The High Court upheld the appeal and found for the taxpayer in a 2-1 decision, with Chief Justice Barwick and Justice Stephen finding for the taxpayer, and Justice McTiernan finding for the ATO.

McTiernan's judgement was that the transactions formally met the requirements of section 77A for deductibility, but that the only practical purpose of them was to relieve Mullens from tax liabilities and hence they came under section 260 as altering the incidence of taxation. (This judgement meant he didn't need to consider the alternative that the transactions might have been a sham.)

Barwick and Stephen on the other hand firstly disagreed with Justice Sheppard's initial conclusion that the transactions could have been shams, finding the documentation and negotiations between the parties ample. They noted in particular that Mullens didn't get the "two-way" option it had wanted (the right to force the Vam shareholders to buy back), so there was a real commercial risk being borne.

Both justices then also disagreed with Sheppard and with McTiernan that section 260 applied. Their view was that section 77A was unequivocal about giving a tax benefit to those who subscribed for petroleum shares, like Mullens had. They noted there were no extra conditions in that section to be fulfilled (though perhaps there ought to have been for instance a minimum holding period).

So with Mullens satisfying the requirements of a section of the act, applying section 260 would take away something the act explicitly gave. Stephen noted Justice Menzies in Ellers Motor Sales Pty Ltd v Federal Commissioner of Taxation (1969)[4] who said it could not be that an advantage in one part of the act "was given merely to be taken away by the operation of s.260".

The decision here that section 260 did not apply extended the prior "choice principle" from Keighery v Federal Commissioner of Taxation.[5] That case allowed the taxpayer to choose between two alternatives in the act, the Mullens decision allowed a taxpayer to enter a particular set of circumstances described by the act for the purpose of gaining the effects it described, even if those effects were beneficial. This latter principle was subsequently used in cases such as Cridland.[6]

Subsequently

Section 77A of the ITAA 1936 was repealed before the court cases, that tax concession having apparently served its purpose.

A not dissimilar example of tax benefit shifting came with dividend imputation in the 1990s. Foreigners were unable to use the imputation credits and so instead "sold" them to Australian institutions by transferring the shares to them just across the dividend record date. General anti-avoidance provisions didn't apply, because both parties' taxable incomes increased.

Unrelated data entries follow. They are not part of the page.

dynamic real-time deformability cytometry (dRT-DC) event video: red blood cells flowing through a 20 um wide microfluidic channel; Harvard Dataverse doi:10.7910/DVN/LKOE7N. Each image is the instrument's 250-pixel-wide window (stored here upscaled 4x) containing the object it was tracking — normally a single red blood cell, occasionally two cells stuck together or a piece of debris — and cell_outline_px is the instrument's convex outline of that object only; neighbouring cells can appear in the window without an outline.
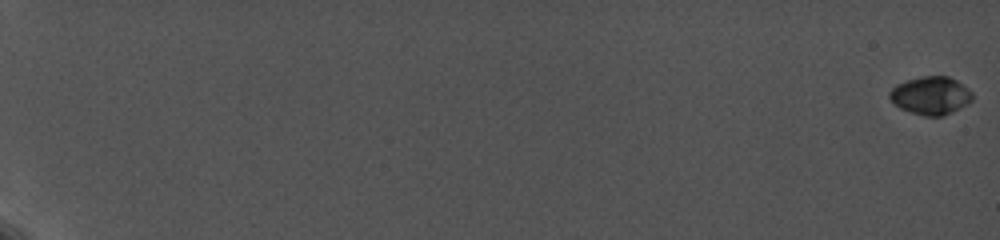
{"species": "common noctule bat (a hibernating species)", "species_latin": "Nyctalus noctula", "temperature_condition": "cold", "stored_images_in_passage": 40, "camera_frame_rate_fps": 5000, "um_per_image_px": 0.085, "animal": {"sex": "female", "body_mass_g": 19.0, "forearm_length_mm": 56.7}, "frame": {"image": 1, "passage_image": 1, "time_ms": 0.0, "image_size_px": [1000, 240], "cell_outline_px": [[972, 100], [968, 104], [952, 112], [940, 116], [924, 116], [900, 108], [888, 96], [888, 92], [896, 84], [908, 80], [924, 76], [948, 76], [956, 80], [968, 88], [972, 92]], "centroid_in_image_um": [79.12, 8.12], "position_along_channel_um": 5.9, "area_um2": 18.21}}
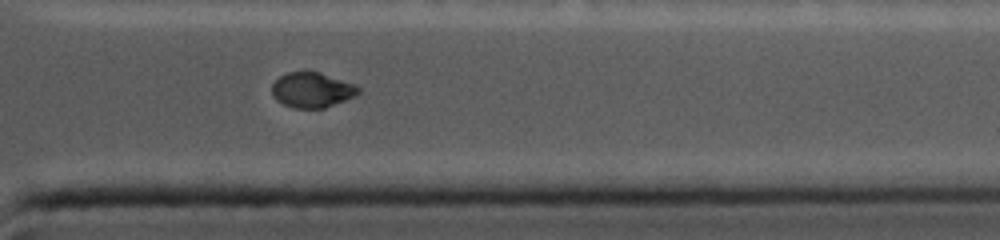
{"frame": {"image": 2, "passage_image": 37, "time_ms": 17.2, "image_size_px": [1000, 240], "cell_outline_px": [[360, 92], [356, 96], [324, 108], [296, 108], [284, 104], [276, 100], [272, 96], [272, 84], [280, 76], [288, 72], [320, 72], [356, 84], [360, 88]], "centroid_in_image_um": [26.54, 7.64], "position_along_channel_um": 384.9, "area_um2": 17.74}}
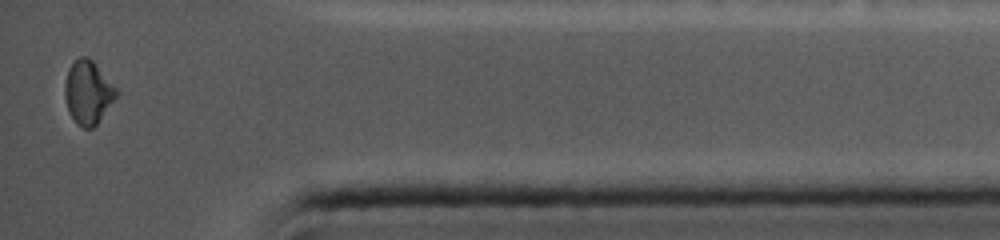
{"frame": {"image": 3, "passage_image": 40, "time_ms": 18.6, "image_size_px": [1000, 240], "cell_outline_px": [[116, 96], [96, 124], [92, 128], [84, 128], [76, 124], [68, 112], [64, 96], [64, 84], [68, 68], [80, 56], [88, 56], [92, 60], [116, 88]], "centroid_in_image_um": [7.42, 7.85], "position_along_channel_um": 427.8, "area_um2": 18.73}, "authors_computed_cell_mechanics": {"area_um2": 18.6116, "velocity_mm_per_s": 3.7465, "shape_relaxation_time_tau1_ms": 2.4159, "shape_relaxation_time_tau2_ms": null, "deformation_change_tau1": 0.0801, "deformation_change_tau2": null}}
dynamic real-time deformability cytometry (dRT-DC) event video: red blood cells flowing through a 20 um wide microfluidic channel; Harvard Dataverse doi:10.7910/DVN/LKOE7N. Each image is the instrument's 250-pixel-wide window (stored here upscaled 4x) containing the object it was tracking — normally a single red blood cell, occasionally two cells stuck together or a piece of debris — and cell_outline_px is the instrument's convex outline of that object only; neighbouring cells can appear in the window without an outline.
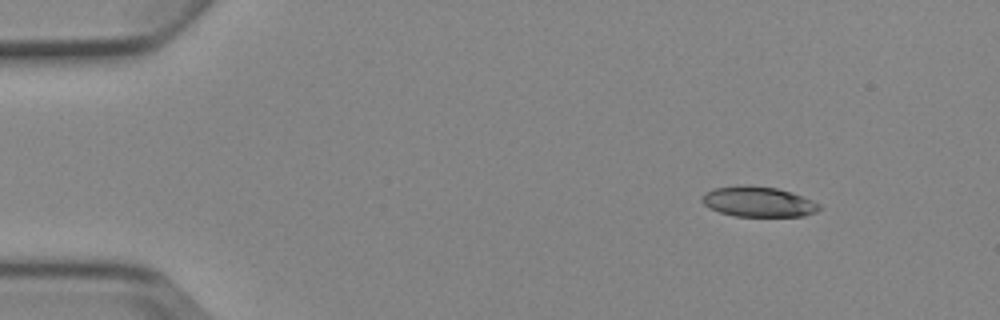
{"species": "Egyptian fruit bat (a non-hibernating species)", "species_latin": "Rousettus aegyptiacus", "temperature_condition": "cold", "stored_images_in_passage": 3, "camera_frame_rate_fps": 3000, "um_per_image_px": 0.085, "animal": {"sex": "female"}, "frame": {"image": 1, "passage_image": 1, "time_ms": 0.0, "image_size_px": [1000, 320], "cell_outline_px": [[820, 208], [816, 212], [804, 216], [736, 216], [720, 212], [704, 204], [700, 200], [704, 192], [716, 188], [744, 184], [776, 188], [812, 200], [820, 204]], "centroid_in_image_um": [64.43, 17.14], "position_along_channel_um": 20.6, "area_um2": 20.46}}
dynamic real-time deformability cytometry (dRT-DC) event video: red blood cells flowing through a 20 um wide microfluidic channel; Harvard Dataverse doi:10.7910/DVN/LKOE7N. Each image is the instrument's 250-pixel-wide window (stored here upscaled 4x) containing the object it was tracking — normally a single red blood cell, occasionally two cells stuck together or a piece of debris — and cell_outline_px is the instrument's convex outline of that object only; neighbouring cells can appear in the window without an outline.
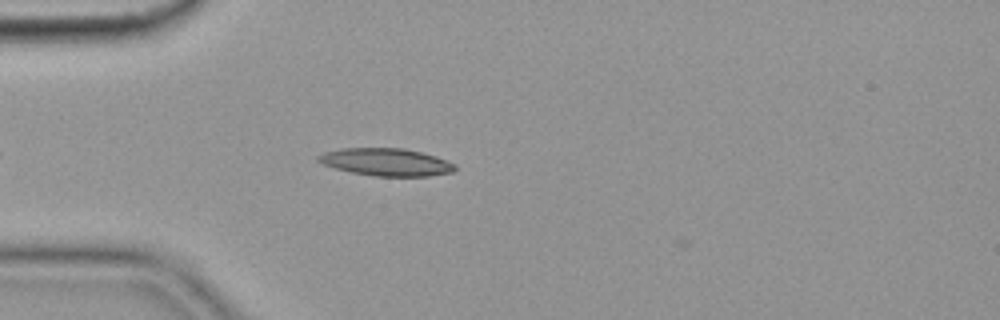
{"species": "common noctule bat (a hibernating species)", "species_latin": "Nyctalus noctula", "temperature_condition": "cold", "stored_images_in_passage": 14, "camera_frame_rate_fps": 3000, "um_per_image_px": 0.085, "animal": {"sex": "female", "body_mass_g": 19.9}, "frame": {"image": 1, "passage_image": 12, "time_ms": 3.667, "image_size_px": [1000, 320], "cell_outline_px": [[456, 168], [452, 172], [428, 176], [376, 176], [352, 172], [336, 168], [324, 164], [316, 160], [316, 156], [324, 152], [340, 148], [404, 148], [436, 156], [448, 160], [456, 164]], "centroid_in_image_um": [32.84, 13.77], "position_along_channel_um": 52.2, "area_um2": 21.91}}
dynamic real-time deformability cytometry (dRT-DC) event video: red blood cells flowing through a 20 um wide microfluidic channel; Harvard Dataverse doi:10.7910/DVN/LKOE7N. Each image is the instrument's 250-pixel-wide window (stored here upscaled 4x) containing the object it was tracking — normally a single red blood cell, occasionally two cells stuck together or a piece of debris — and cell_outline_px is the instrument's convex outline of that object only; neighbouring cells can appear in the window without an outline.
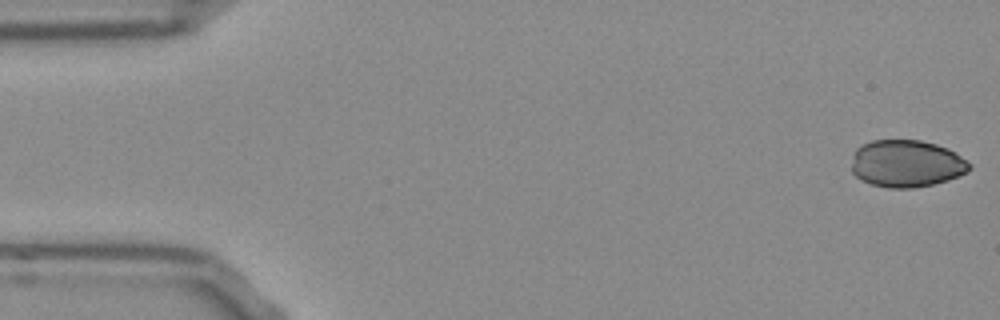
{"species": "Egyptian fruit bat (a non-hibernating species)", "species_latin": "Rousettus aegyptiacus", "temperature_condition": "room temperature", "stored_images_in_passage": 52, "camera_frame_rate_fps": 3000, "um_per_image_px": 0.085, "frame": {"image": 1, "passage_image": 1, "time_ms": 0.0, "image_size_px": [1000, 320], "cell_outline_px": [[972, 168], [968, 172], [960, 176], [948, 180], [932, 184], [912, 188], [888, 188], [872, 184], [860, 180], [852, 172], [852, 164], [856, 148], [860, 144], [872, 140], [920, 140], [936, 144], [948, 148], [972, 164]], "centroid_in_image_um": [77.06, 13.9], "position_along_channel_um": 7.9, "area_um2": 32.66}}
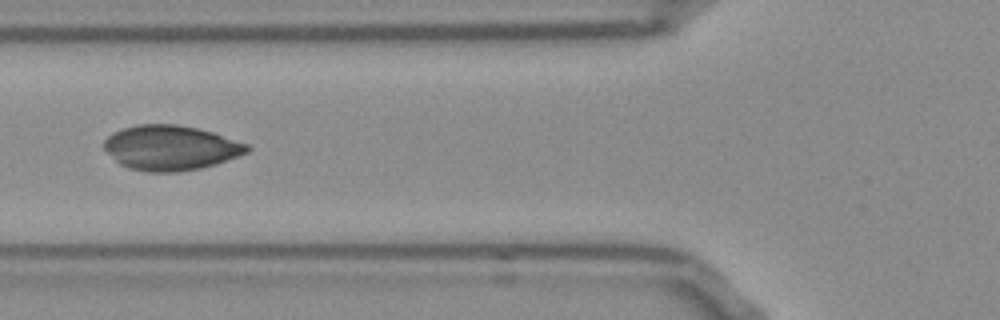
{"frame": {"image": 2, "passage_image": 19, "time_ms": 6.0, "image_size_px": [1000, 320], "cell_outline_px": [[252, 148], [248, 152], [216, 164], [200, 168], [176, 172], [148, 172], [128, 168], [120, 164], [104, 148], [104, 140], [112, 132], [136, 124], [176, 124], [196, 128], [212, 132], [248, 144]], "centroid_in_image_um": [14.5, 12.56], "position_along_channel_um": 111.3, "area_um2": 37.28}}
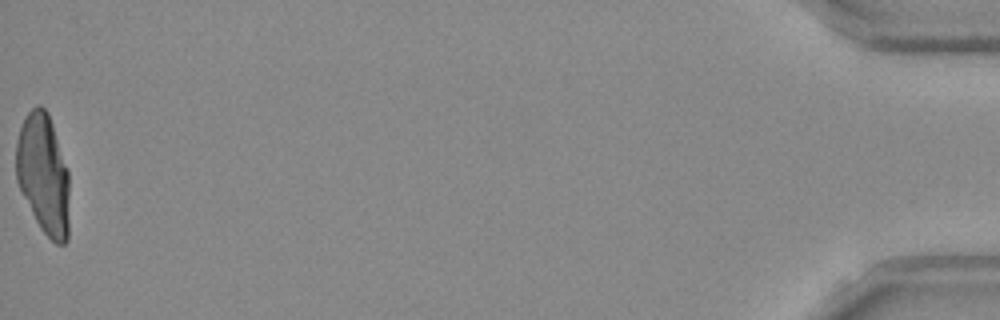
{"frame": {"image": 3, "passage_image": 52, "time_ms": 17.0, "image_size_px": [1000, 320], "cell_outline_px": [[68, 240], [64, 244], [56, 244], [40, 228], [16, 180], [16, 140], [20, 128], [28, 112], [36, 104], [40, 104], [48, 112], [68, 172]], "centroid_in_image_um": [3.68, 14.79], "position_along_channel_um": 431.5, "area_um2": 36.93}}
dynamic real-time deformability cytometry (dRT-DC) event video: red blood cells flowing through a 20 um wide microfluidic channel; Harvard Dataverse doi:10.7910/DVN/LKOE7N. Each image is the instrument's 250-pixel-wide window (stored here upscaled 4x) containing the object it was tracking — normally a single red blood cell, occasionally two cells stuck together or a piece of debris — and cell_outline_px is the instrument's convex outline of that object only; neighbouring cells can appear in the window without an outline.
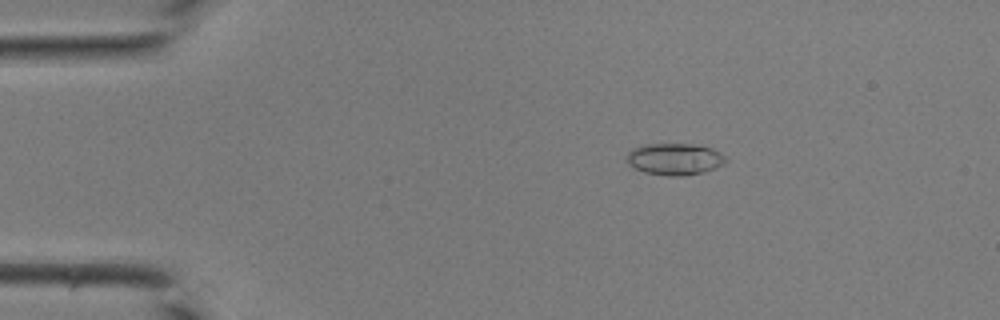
{"species": "common noctule bat (a hibernating species)", "species_latin": "Nyctalus noctula", "temperature_condition": "room temperature", "stored_images_in_passage": 36, "camera_frame_rate_fps": 3000, "um_per_image_px": 0.085, "animal": {"sex": "male", "body_mass_g": 19.0, "forearm_length_mm": 50.8}, "frame": {"image": 1, "passage_image": 2, "time_ms": 0.333, "image_size_px": [1000, 320], "cell_outline_px": [[728, 160], [724, 164], [716, 168], [704, 172], [684, 176], [672, 176], [644, 172], [628, 164], [628, 152], [632, 148], [644, 144], [692, 144], [712, 148], [720, 152]], "centroid_in_image_um": [57.38, 13.52], "position_along_channel_um": 27.6, "area_um2": 18.32}}
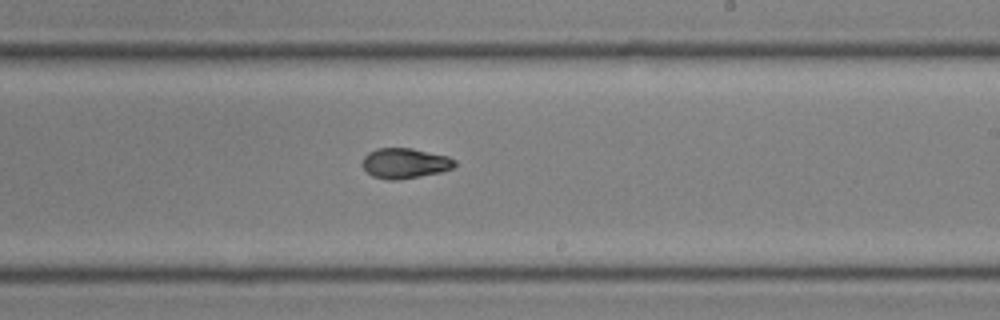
{"frame": {"image": 2, "passage_image": 20, "time_ms": 6.333, "image_size_px": [1000, 320], "cell_outline_px": [[456, 164], [452, 168], [440, 172], [392, 180], [388, 180], [372, 176], [364, 168], [364, 156], [368, 152], [376, 148], [412, 148], [448, 156], [456, 160]], "centroid_in_image_um": [34.42, 13.85], "position_along_channel_um": 254.6, "area_um2": 16.01}}
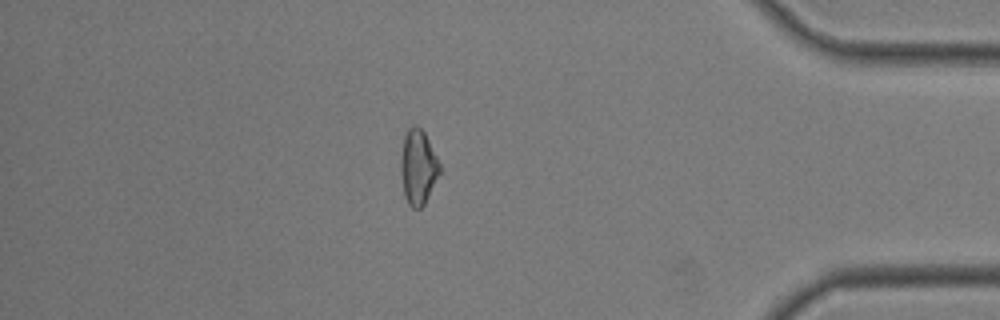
{"frame": {"image": 3, "passage_image": 31, "time_ms": 10.0, "image_size_px": [1000, 320], "cell_outline_px": [[440, 172], [424, 204], [420, 208], [412, 208], [408, 204], [404, 196], [400, 168], [400, 160], [404, 136], [408, 128], [412, 124], [416, 124], [424, 132], [440, 164]], "centroid_in_image_um": [35.51, 14.19], "position_along_channel_um": 399.7, "area_um2": 16.88}}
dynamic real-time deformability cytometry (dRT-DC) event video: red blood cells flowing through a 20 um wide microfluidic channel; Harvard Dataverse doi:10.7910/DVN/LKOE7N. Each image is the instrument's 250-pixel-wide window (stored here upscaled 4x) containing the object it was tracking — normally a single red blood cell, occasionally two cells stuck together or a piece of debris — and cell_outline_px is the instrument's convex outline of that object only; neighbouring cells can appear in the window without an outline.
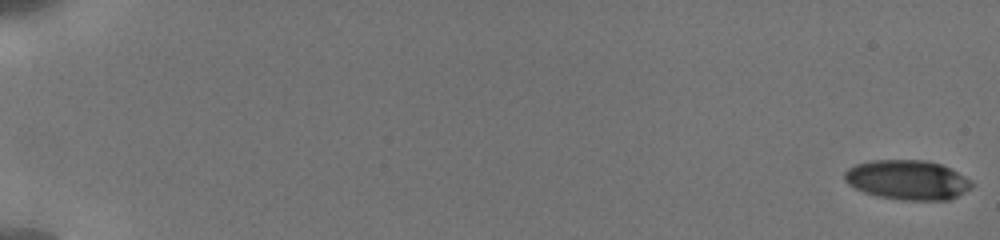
{"species": "human", "species_latin": "Homo sapiens", "temperature_condition": "cold", "stored_images_in_passage": 22, "camera_frame_rate_fps": 3000, "um_per_image_px": 0.085, "donor": {"sex": "male"}, "frame": {"image": 1, "passage_image": 1, "time_ms": 0.0, "image_size_px": [1000, 240], "cell_outline_px": [[972, 188], [948, 200], [900, 200], [876, 196], [864, 192], [848, 184], [844, 180], [844, 172], [848, 168], [856, 164], [872, 160], [928, 160], [952, 168], [964, 176], [972, 184]], "centroid_in_image_um": [77.11, 15.29], "position_along_channel_um": 7.9, "area_um2": 29.42}}
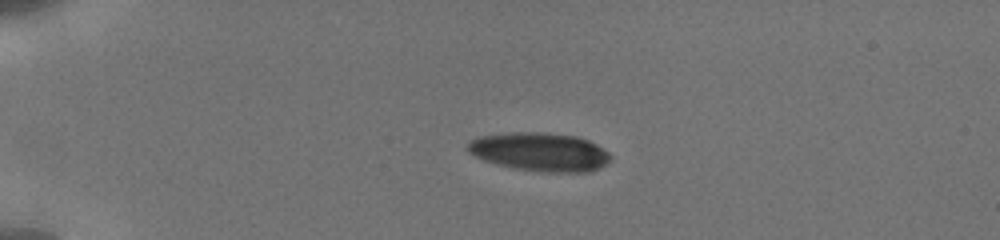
{"frame": {"image": 2, "passage_image": 19, "time_ms": 4.667, "image_size_px": [1000, 240], "cell_outline_px": [[612, 156], [604, 164], [592, 172], [544, 172], [516, 168], [496, 164], [484, 160], [468, 152], [468, 140], [476, 136], [508, 132], [540, 132], [576, 136], [588, 140], [596, 144], [608, 152]], "centroid_in_image_um": [45.86, 12.9], "position_along_channel_um": 39.1, "area_um2": 32.14}}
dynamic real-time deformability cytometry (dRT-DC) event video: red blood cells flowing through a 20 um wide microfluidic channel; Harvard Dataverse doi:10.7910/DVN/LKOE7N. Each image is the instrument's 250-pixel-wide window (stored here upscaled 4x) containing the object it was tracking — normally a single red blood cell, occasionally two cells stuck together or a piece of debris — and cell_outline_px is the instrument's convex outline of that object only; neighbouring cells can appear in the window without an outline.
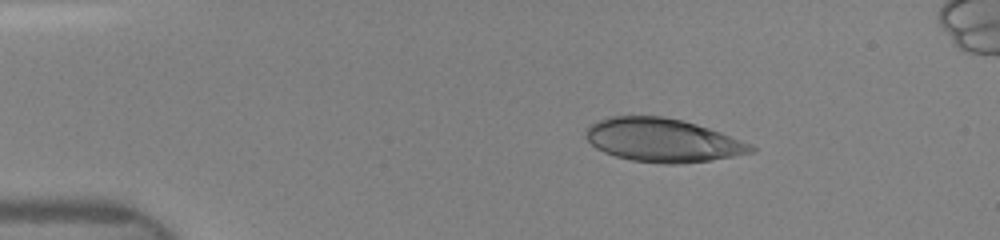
{"species": "human", "species_latin": "Homo sapiens", "temperature_condition": "room temperature", "stored_images_in_passage": 7, "camera_frame_rate_fps": 3000, "um_per_image_px": 0.085, "donor": {"sex": "female"}, "frame": {"image": 1, "passage_image": 3, "time_ms": 2.0, "image_size_px": [1000, 240], "cell_outline_px": [[756, 152], [712, 160], [676, 164], [668, 164], [632, 160], [616, 156], [604, 152], [596, 148], [584, 136], [584, 132], [588, 124], [608, 116], [664, 116], [696, 124], [720, 132], [752, 144], [756, 148]], "centroid_in_image_um": [56.3, 11.91], "position_along_channel_um": 28.7, "area_um2": 41.91}}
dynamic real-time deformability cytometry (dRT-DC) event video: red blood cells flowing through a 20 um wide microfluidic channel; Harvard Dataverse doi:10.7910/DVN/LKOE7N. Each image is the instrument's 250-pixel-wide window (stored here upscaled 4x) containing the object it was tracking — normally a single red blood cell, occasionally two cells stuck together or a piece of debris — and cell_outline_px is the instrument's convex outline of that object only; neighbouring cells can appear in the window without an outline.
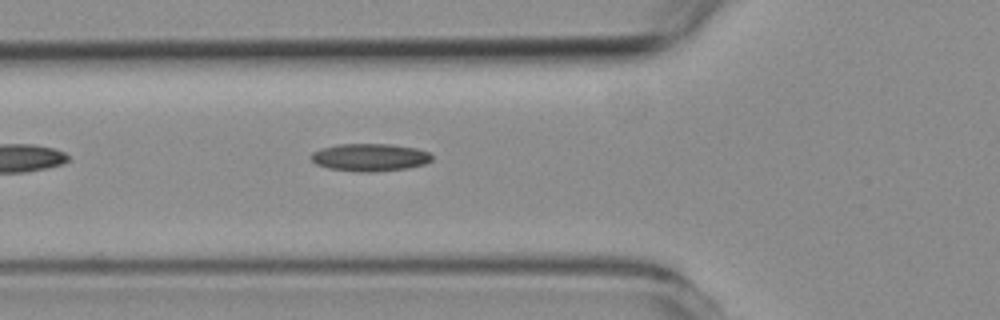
{"species": "common noctule bat (a hibernating species)", "species_latin": "Nyctalus noctula", "temperature_condition": "room temperature", "stored_images_in_passage": 6, "camera_frame_rate_fps": 3000, "um_per_image_px": 0.085, "animal": {"sex": "female", "body_mass_g": 19.3, "forearm_length_mm": 54.1}, "frame": {"image": 1, "passage_image": 6, "time_ms": 5.667, "image_size_px": [1000, 320], "cell_outline_px": [[432, 160], [424, 164], [408, 168], [372, 172], [360, 172], [328, 168], [316, 164], [308, 156], [312, 152], [336, 144], [392, 144], [416, 148], [428, 152], [432, 156]], "centroid_in_image_um": [31.43, 13.37], "position_along_channel_um": 94.4, "area_um2": 19.48}}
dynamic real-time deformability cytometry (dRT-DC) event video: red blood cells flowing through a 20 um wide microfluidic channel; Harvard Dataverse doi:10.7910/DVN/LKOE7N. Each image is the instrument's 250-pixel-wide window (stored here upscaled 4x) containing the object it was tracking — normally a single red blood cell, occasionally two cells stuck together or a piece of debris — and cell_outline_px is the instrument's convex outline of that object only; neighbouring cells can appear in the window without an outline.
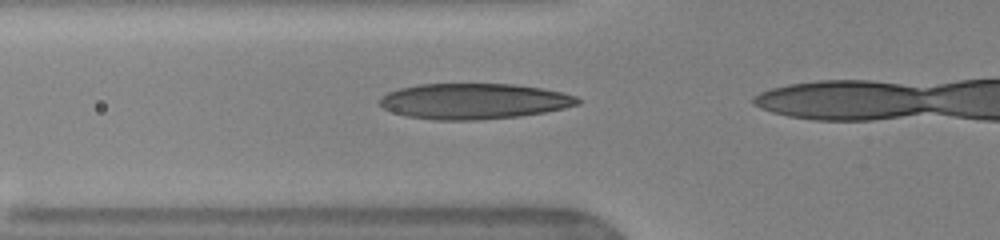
{"species": "human", "species_latin": "Homo sapiens", "temperature_condition": "warm", "stored_images_in_passage": 7, "camera_frame_rate_fps": 3000, "um_per_image_px": 0.085, "donor": {"sex": "female"}, "frame": {"image": 1, "passage_image": 3, "time_ms": 0.667, "image_size_px": [1000, 240], "cell_outline_px": [[580, 104], [564, 108], [544, 112], [520, 116], [476, 120], [432, 120], [408, 116], [392, 112], [384, 108], [380, 104], [380, 96], [388, 92], [400, 88], [420, 84], [512, 84], [540, 88], [560, 92], [576, 96], [580, 100]], "centroid_in_image_um": [40.26, 8.6], "position_along_channel_um": 85.5, "area_um2": 41.04}}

A holding period rule of the kind alluded to by Barwick and Stephen above had to be instituted.

References

  1. Mullens v Federal Commissioner of Taxation [1976] HCA 47, (1976) 135 CLR 290 (9 September 1976), High Court.
  2. Bridges v Commissioner of Taxation (Cth) (1974) 5 ATR 120; 74 ATC 4339 (3 December 1974), Supreme Court (NSW).
  3. Mullens v Federal Commissioner of Taxation [1976] HCA 47, (1976) 135 CLR 290 per Barwick CJ at p 296.
  4. Ellers Motor Sales Pty Ltd v Federal Commissioner of Taxation [1969] HCA 60, (1969) 121 CLR 668 (8 December 1969), High Court.
  5. W P Keighery Pty Ltd v Federal Commissioner of Taxation [1957] HCA 2, (1957) 100 CLR 66 (19 December 1957), High Court.
  6. Cridland v Federal Commissioner of Taxation [1977] HCA 61, (1977) 140 CLR 330 (30 November 1977), High Court.